Potted mums purchased in autumn will often overwinter with little effort, at least mine do. I do repot them when I bring them home, however. Most people leave them in their plastic tubs and simply dispose of them after bloom. I look forward to a few hours in the cool garage in fall, potting up the new mums - there's always a new color that catches my eye, too. Standard, inexpensive potting soil, no need for fertilizer. I only buy mums that are just starting to bloom or have only buds - obviously, they last longer. When they are done blooming and repeated nightly frosts are likely, I take them into the garage: detached, unheated. I let the greenery fade a little, then I cut them down. There is always new green hidden at the base of the plant. The article suggests leaving the greenery and giving some water overwinter - I may try that on a few as an experiment this year, but previously I have not watered or left green. In spring, around mid-April, I just set them outside, give them a drink and wait. Within 2 weeks they are greening up again. Once in a while one might not return, but usually they all do if they are a single season old. I've had many, many that return for a third year! I know this is not supposed to happen, but it does! Now, they take all summer to keep growing and get buds. Mine from last year are just starting to flower now - some need another couple weeks. They usually double in size, too. It's fun remembering the colors I have as they open. A few big pots of greenery all summer are nice to place strategically around and I also like to keep a big grouping of them all together in another area, then bring them out front as they flower. Of course this will tie up your pots for a couple years but I have plenty of pots now. I still buy new mums yearly to replace the ones that won't make after a second or third bloom, so the pots get rotated. Give it a try, even with a few, just to see what happens!
Mike, thank you for your advice! I will certainly try your method. Can you share what area of the country you are in please?

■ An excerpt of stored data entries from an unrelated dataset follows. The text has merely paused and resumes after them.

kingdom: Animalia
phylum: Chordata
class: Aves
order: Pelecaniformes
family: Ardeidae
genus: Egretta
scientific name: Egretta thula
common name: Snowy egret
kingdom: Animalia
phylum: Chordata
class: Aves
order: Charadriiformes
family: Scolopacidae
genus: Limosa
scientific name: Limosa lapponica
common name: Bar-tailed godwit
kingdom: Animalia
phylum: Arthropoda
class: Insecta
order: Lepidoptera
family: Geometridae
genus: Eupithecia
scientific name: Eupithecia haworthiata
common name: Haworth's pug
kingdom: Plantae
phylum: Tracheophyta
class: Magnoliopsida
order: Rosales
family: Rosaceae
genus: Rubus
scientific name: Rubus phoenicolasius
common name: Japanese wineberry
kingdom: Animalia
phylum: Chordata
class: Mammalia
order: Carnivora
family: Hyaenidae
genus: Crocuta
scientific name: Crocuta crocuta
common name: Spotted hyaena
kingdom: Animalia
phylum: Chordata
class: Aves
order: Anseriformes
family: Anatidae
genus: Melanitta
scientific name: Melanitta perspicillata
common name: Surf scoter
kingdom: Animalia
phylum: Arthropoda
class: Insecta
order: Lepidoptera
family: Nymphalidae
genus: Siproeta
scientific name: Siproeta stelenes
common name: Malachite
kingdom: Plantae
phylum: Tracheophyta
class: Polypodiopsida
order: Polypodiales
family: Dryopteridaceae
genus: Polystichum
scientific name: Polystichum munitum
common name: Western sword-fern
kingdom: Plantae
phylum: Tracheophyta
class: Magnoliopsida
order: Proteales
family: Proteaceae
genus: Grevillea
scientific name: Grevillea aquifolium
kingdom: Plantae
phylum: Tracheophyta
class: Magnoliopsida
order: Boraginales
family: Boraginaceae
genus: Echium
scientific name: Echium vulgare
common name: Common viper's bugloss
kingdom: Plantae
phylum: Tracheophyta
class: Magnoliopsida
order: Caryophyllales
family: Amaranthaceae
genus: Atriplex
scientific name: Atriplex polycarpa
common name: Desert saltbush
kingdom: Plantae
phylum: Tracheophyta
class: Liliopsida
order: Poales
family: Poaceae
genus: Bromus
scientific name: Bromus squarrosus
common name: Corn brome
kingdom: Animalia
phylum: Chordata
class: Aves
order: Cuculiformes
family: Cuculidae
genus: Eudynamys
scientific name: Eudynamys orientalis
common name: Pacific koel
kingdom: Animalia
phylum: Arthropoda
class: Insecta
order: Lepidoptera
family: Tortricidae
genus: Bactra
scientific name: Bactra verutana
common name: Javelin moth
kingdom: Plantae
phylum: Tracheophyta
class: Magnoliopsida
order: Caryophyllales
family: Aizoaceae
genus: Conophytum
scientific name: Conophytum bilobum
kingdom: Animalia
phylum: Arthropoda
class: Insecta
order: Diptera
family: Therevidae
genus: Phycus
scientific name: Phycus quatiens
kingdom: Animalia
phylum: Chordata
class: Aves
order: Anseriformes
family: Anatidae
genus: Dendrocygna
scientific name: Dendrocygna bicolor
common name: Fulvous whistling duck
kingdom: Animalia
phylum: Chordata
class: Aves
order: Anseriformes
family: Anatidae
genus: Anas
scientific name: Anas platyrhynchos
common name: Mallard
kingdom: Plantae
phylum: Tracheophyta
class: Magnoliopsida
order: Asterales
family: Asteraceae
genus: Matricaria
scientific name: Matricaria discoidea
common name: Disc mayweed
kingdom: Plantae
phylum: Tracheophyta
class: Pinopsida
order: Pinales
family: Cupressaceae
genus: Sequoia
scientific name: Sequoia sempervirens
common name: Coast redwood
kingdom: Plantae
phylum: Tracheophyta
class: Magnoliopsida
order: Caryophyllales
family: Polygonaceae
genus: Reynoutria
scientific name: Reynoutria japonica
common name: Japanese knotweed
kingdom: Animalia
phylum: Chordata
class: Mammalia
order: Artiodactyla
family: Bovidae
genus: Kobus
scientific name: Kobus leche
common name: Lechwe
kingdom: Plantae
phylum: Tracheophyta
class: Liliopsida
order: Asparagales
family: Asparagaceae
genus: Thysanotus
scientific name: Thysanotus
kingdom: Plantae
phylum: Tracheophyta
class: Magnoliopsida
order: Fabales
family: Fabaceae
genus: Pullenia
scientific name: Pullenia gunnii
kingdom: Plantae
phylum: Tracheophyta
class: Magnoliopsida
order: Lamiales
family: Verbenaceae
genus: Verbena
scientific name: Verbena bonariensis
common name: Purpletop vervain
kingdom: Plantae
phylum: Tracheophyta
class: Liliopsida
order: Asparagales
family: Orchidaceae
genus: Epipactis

I am for sure not a green thumb, I got three mums last year had them in my garage. Hoping to utilize what you had stated, and hope for mine to come back this year.
This was extremely helpful! Thanks
I did the same exact thing one year. I planted potted mums from the supermarket along the border of the garden not expecting them to survive the winter but they did. They survived for 3 years until we had a very wet winter which killed them.
I have two large potted chrysanthemums. Can I move them to the garage for the winter in hopes that they will come back in the spring? What do I need to do to winterize them in the garage?
I'm not a gardener. I had a plant that I planted last fall, after the blooms were gone. I summer in PA, and when I returned here, the plant had survived the winter, and grown to about two feet. Should I cut it back? Do you think it will bloom again?
I do enjoy the article on each flower you select to give us information about. I too copy and put in a binder for reference later; I also do a copy for my 94 year old gardener who still gardens in pots but has extended beds around her house being kept up by her gardeners. Thank you for each day’s write-up. I look forward to my Almanac email each day while I drink my coffee. A request; could you please do an article on the Tuberoses? Thank you.
Love these and have a file just for Farmers Almanac info on my computer for quick reference. Grew up with vegetable and fruit trees and flowers but can always find more info that I use. Thanks.